Job
Reproduce each of the following entries line by line, without any alteration.

Information supplied

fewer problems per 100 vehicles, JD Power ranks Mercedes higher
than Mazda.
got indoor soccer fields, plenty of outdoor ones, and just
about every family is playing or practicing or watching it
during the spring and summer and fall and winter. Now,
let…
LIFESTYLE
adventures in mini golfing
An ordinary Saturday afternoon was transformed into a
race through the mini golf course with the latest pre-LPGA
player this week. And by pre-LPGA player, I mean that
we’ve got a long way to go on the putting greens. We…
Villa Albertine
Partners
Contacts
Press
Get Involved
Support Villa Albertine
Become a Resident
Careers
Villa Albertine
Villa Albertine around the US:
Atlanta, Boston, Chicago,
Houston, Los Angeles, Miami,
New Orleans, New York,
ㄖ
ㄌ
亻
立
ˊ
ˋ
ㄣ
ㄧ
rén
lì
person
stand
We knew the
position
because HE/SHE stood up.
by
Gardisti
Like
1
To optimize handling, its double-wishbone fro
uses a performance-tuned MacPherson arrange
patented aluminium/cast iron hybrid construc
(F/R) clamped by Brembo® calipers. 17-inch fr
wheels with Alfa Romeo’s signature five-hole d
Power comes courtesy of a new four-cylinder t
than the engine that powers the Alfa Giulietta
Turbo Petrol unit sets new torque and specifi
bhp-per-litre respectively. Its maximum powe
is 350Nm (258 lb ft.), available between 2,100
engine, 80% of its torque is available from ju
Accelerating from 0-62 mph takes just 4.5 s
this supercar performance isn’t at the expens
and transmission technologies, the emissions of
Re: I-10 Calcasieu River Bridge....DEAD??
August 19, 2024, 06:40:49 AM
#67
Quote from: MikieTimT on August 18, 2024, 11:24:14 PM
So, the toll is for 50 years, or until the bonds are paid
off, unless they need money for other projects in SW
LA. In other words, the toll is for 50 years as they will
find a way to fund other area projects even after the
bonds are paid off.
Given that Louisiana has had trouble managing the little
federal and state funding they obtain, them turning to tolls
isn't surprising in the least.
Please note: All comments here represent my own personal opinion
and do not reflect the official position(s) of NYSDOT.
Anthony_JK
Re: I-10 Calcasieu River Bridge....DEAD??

Solution
fewer problems per 100 vehicles, JD Power ranks Mercedes higher
than Mazda.
got indoor soccer fields, plenty of outdoor ones, and just
about every family is playing or practicing or watching it
during the spring and summer and fall and winter. Now,
let…
LIFESTYLE
adventures in mini golfing
An ordinary Saturday afternoon was transformed into a
race through the mini golf course with the latest pre-LPGA
player this week. And by pre-LPGA player, I mean that
we’ve got a long way to go on the putting greens. We…
Villa Albertine
Partners
Contacts
Press
Get Involved
Support Villa Albertine
Become a Resident
Careers
Villa Albertine
Villa Albertine around the US:
Atlanta, Boston, Chicago,
Houston, Los Angeles, Miami,
New Orleans, New York,
ㄖ
ㄌ
亻
立
ˊ
ˋ
ㄣ
ㄧ
rén
lì
person
stand
We knew the
position
because HE/SHE stood up.
by
Gardisti
Like
1
To optimize handling, its double-wishbone fro
uses a performance-tuned MacPherson arrange
patented aluminium/cast iron hybrid construc
(F/R) clamped by Brembo® calipers. 17-inch fr
wheels with Alfa Romeo’s signature five-hole d
Power comes courtesy of a new four-cylinder t
than the engine that powers the Alfa Giulietta
Turbo Petrol unit sets new torque and specifi
bhp-per-litre respectively. Its maximum powe
is 350Nm (258 lb ft.), available between 2,100
engine, 80% of its torque is available from ju
Accelerating from 0-62 mph takes just 4.5 s
this supercar performance isn’t at the expens
and transmission technologies, the emissions of
Re: I-10 Calcasieu River Bridge....DEAD??
August 19, 2024, 06:40:49 AM
#67
Quote from: MikieTimT on August 18, 2024, 11:24:14 PM
So, the toll is for 50 years, or until the bonds are paid
off, unless they need money for other projects in SW
LA. In other words, the toll is for 50 years as they will
find a way to fund other area projects even after the
bonds are paid off.
Given that Louisiana has had trouble managing the little
federal and state funding they obtain, them turning to tolls
isn't surprising in the least.
Please note: All comments here represent my own personal opinion
and do not reflect the official position(s) of NYSDOT.
Anthony_JK
Re: I-10 Calcasieu River Bridge....DEAD??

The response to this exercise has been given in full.